How to Keep Your Marriage Strong Throughout Fertility Treatments
Advice from those who've survived the journey
“I felt inadequate as a woman,” says Elizabeth, who also struggled with infertility before becoming pregnant through IVF. After suffering an ectopic pregnancy, Elizabeth discovered that both of her fallopian tubes were blocked. The doctors told her and husband Grant that IVF was their only option for pregnancy.
“I knew it was my fault that we could not get pregnant naturally,” she says. “We both felt sorrow from the ectopic loss and the thought that we might never have our own children. During the actual IVF process, I felt frustrated because I had no control of the situation and if one thing was wrong the entire process was put on hold for another month.”

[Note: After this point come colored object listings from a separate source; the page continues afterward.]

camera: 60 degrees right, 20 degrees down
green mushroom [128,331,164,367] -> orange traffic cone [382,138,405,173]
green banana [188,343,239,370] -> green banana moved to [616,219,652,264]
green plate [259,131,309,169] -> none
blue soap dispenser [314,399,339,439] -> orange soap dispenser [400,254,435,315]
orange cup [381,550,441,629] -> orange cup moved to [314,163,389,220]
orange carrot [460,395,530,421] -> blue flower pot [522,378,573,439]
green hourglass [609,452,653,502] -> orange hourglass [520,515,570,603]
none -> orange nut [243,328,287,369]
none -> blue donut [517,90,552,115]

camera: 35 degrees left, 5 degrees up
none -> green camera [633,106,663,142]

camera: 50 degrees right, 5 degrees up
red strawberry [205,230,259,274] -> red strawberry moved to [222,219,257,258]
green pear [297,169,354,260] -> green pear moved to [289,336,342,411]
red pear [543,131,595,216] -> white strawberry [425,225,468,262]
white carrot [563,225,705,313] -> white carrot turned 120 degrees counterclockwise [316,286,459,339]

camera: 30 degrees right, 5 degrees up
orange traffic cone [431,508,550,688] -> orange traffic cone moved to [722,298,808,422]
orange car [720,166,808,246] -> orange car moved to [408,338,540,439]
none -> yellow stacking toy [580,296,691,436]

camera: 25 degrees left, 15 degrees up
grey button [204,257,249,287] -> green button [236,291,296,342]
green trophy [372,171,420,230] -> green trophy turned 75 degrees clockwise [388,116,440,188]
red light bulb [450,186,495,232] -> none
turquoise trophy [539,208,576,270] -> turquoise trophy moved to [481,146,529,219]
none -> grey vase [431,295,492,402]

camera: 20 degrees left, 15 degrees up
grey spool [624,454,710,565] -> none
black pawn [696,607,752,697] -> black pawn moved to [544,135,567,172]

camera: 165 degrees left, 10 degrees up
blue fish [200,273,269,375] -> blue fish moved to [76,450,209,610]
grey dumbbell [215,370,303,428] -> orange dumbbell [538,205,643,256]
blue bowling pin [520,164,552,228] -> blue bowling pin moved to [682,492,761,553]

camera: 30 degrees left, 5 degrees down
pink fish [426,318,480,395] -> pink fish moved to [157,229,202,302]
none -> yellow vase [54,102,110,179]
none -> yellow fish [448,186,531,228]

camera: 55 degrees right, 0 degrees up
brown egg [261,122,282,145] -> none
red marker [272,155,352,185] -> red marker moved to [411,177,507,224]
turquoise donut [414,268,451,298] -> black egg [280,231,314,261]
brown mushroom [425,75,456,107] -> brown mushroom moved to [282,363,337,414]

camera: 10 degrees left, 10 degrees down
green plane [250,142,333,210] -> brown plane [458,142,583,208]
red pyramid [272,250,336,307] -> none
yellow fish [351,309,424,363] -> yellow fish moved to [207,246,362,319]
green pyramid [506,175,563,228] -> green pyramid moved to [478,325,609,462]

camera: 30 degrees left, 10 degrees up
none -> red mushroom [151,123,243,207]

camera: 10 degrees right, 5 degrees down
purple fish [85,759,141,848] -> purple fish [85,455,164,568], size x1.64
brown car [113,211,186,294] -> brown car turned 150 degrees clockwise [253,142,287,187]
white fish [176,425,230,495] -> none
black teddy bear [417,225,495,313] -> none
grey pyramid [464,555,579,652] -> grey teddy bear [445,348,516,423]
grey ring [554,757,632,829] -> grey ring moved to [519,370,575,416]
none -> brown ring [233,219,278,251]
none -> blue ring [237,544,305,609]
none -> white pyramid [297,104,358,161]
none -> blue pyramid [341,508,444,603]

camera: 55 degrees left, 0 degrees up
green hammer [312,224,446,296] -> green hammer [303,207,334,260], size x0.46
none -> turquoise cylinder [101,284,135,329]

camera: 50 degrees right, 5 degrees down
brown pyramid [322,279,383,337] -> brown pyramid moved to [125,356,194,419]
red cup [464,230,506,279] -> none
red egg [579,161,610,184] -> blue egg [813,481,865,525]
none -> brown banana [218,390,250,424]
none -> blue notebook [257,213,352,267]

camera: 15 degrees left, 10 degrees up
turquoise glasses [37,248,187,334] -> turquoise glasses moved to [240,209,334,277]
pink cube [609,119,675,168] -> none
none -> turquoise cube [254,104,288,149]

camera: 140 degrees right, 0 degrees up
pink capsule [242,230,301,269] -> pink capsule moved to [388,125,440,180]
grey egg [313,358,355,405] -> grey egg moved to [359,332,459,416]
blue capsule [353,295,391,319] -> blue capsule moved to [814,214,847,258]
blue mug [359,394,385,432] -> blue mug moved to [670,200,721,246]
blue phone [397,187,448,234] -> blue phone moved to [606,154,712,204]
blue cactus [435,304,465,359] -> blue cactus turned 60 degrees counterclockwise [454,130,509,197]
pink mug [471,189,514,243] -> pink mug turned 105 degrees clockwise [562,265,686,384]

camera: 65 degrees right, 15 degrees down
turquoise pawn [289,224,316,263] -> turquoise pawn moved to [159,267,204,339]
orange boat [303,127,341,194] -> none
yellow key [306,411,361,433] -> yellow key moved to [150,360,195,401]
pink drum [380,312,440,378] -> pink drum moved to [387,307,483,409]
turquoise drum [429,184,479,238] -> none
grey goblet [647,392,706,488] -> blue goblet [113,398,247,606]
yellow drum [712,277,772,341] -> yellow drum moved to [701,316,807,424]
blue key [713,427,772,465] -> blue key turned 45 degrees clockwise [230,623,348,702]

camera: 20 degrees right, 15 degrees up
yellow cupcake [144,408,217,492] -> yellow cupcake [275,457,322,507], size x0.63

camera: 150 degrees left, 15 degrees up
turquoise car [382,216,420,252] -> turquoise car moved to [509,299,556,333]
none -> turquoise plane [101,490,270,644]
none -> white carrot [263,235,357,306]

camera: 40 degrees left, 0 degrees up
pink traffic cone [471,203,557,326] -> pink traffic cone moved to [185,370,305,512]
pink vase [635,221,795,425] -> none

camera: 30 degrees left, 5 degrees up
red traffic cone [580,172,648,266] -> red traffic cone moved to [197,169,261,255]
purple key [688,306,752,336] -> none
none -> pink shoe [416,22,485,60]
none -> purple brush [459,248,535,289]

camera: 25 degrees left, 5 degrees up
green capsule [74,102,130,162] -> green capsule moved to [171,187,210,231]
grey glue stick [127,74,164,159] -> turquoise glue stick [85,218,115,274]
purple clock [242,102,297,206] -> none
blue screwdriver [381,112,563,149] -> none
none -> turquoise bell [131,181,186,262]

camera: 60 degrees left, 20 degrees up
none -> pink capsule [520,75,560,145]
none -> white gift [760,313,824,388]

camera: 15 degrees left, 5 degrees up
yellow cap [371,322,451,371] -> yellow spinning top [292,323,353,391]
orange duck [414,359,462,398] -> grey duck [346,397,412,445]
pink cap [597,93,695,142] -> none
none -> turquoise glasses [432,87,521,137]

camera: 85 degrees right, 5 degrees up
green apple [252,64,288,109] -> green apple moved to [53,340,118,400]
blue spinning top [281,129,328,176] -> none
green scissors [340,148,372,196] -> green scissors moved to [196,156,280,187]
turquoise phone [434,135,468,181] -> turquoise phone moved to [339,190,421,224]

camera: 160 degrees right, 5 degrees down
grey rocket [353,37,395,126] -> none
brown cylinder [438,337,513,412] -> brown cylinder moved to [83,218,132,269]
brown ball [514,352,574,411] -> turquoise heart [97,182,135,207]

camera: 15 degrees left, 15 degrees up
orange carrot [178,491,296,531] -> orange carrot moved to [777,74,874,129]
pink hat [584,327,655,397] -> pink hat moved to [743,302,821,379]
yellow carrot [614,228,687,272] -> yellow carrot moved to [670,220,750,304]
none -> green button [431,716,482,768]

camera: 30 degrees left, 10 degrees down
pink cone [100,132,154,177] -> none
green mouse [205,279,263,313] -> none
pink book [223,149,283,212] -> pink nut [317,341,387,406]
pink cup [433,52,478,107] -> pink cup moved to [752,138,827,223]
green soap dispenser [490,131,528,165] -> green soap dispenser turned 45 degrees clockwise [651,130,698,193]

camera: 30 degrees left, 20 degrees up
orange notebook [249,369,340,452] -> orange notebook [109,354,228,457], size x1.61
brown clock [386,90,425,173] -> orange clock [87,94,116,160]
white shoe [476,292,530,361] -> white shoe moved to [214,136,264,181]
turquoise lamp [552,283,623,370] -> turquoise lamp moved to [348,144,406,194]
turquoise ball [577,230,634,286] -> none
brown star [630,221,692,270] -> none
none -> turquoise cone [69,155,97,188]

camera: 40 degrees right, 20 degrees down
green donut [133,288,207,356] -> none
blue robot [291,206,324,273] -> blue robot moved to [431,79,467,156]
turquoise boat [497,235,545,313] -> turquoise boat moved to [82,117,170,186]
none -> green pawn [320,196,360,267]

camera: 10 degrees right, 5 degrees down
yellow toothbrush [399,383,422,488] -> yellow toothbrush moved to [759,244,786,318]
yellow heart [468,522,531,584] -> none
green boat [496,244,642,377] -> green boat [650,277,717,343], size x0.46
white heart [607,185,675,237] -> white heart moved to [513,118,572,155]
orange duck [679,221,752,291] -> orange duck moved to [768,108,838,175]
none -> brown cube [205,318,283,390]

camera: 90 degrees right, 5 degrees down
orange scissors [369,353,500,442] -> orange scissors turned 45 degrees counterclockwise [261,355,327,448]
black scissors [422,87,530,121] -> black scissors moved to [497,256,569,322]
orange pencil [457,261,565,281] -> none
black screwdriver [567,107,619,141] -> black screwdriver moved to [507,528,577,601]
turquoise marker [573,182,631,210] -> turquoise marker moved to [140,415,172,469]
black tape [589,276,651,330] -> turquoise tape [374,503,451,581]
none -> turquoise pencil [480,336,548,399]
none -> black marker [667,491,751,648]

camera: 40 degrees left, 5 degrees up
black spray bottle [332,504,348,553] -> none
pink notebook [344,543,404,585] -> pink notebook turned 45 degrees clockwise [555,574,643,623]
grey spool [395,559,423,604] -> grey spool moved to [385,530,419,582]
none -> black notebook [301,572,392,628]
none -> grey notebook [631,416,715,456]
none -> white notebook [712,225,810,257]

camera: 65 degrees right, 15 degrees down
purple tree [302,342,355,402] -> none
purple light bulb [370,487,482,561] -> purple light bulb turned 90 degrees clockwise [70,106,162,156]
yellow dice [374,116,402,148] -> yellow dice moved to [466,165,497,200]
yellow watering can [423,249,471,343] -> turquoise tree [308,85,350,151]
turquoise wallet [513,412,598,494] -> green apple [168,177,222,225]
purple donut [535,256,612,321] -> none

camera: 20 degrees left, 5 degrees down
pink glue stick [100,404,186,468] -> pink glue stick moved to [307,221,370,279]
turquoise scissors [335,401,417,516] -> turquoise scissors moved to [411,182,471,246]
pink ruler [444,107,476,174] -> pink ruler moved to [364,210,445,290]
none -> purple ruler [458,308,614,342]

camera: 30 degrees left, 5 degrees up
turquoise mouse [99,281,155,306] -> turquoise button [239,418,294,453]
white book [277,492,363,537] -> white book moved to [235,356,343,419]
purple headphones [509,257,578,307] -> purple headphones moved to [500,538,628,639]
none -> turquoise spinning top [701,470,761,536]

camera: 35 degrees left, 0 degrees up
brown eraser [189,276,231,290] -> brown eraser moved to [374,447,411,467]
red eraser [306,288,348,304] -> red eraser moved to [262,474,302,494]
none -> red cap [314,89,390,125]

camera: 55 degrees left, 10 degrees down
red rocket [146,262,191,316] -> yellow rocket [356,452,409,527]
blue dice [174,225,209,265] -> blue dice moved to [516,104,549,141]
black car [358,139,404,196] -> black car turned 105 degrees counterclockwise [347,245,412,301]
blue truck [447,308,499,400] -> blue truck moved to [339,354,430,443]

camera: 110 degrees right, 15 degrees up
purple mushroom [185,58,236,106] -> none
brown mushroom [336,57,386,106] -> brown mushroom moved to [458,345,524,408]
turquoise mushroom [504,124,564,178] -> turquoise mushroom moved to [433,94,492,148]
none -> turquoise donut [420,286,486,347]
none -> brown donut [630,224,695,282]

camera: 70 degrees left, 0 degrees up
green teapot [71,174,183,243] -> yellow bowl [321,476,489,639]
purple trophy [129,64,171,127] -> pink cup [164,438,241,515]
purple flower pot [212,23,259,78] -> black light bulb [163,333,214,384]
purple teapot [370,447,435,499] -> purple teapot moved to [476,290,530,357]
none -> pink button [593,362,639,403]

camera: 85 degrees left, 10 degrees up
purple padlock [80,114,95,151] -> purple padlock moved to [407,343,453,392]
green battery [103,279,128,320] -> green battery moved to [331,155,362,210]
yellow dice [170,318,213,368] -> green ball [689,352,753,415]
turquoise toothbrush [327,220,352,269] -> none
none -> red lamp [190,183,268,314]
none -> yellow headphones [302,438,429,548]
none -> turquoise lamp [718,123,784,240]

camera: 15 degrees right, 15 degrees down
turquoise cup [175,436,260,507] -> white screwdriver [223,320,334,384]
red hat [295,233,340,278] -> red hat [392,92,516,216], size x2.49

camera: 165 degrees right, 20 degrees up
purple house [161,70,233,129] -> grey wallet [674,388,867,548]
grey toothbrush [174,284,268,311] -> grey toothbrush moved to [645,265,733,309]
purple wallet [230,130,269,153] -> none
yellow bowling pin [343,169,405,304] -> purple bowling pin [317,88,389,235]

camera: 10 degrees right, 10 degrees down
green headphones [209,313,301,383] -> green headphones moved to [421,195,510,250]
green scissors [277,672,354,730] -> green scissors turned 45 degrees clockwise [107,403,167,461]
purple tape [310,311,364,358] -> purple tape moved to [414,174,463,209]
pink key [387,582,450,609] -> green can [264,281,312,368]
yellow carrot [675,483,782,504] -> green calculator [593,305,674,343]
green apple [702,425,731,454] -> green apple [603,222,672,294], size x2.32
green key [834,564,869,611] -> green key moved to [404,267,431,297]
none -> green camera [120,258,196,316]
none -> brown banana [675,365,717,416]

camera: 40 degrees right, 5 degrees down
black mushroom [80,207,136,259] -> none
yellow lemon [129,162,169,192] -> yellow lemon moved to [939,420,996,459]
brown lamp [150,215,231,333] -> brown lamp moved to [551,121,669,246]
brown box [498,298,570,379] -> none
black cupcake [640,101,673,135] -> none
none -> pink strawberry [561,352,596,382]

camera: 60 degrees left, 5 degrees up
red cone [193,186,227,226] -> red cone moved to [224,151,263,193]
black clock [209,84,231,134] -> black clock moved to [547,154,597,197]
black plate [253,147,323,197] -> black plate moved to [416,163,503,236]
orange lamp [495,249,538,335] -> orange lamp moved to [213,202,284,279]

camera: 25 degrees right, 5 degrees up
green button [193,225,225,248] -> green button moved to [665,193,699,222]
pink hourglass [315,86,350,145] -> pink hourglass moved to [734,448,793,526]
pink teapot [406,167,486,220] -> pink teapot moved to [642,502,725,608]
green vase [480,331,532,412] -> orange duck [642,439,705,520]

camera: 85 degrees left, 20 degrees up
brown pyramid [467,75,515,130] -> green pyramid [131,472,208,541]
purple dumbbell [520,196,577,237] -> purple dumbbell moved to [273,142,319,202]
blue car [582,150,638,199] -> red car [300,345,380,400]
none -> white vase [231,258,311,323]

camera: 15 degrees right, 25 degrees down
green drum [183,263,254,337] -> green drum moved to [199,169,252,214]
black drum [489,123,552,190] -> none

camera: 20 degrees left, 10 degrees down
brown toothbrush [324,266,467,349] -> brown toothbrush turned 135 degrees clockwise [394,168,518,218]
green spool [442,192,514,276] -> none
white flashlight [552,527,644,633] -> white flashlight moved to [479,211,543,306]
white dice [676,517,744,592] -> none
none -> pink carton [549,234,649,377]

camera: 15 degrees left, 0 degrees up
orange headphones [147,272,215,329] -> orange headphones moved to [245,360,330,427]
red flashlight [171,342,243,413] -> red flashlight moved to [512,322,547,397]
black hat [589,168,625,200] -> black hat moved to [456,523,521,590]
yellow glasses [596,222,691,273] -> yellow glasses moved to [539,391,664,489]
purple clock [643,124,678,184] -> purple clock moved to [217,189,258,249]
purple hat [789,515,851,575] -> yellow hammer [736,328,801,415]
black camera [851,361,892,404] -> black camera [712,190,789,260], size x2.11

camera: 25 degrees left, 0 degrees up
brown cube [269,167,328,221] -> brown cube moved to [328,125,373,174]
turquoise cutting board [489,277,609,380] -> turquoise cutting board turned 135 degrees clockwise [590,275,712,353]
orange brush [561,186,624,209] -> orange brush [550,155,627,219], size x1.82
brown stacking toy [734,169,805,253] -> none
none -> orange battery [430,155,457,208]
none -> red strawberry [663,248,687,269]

Marriage counselors and infertility therapists say that it’s perfectly normal for couples undergoing fertility treatments to experience a wide range of overpowering emotions. “Both partners can be under a lot of stress,” explains Linda Peterman, a certified rehabilitation counselor (CRC) and licensed mental health counselor (LMHC) in Tampa, Florida. “Couples will experience grief if there have been miscarriages or other fertility treatment failures. They will experience sadness, anger, hopefulness, excitement, and a range of emotions.”
Peterman says that you should allow yourselves to experience these raw emotions as opposed to keeping them locked up inside. “This emotional roller coaster is normal,” she says. “You should be aware of your emotions and look to each other for comfort, support, and understanding.”
Some, but not all, clinics offer (or require) counseling as part of their services. When deciding on a clinic to use, find out about the type and extent of services available.
We’ve all heard the old adage: Good communication is the key to a strong, happy marriage. If it’s a cliché, it’s because it’s true, and this invaluable advice has helped countless couples survive fertility treatments.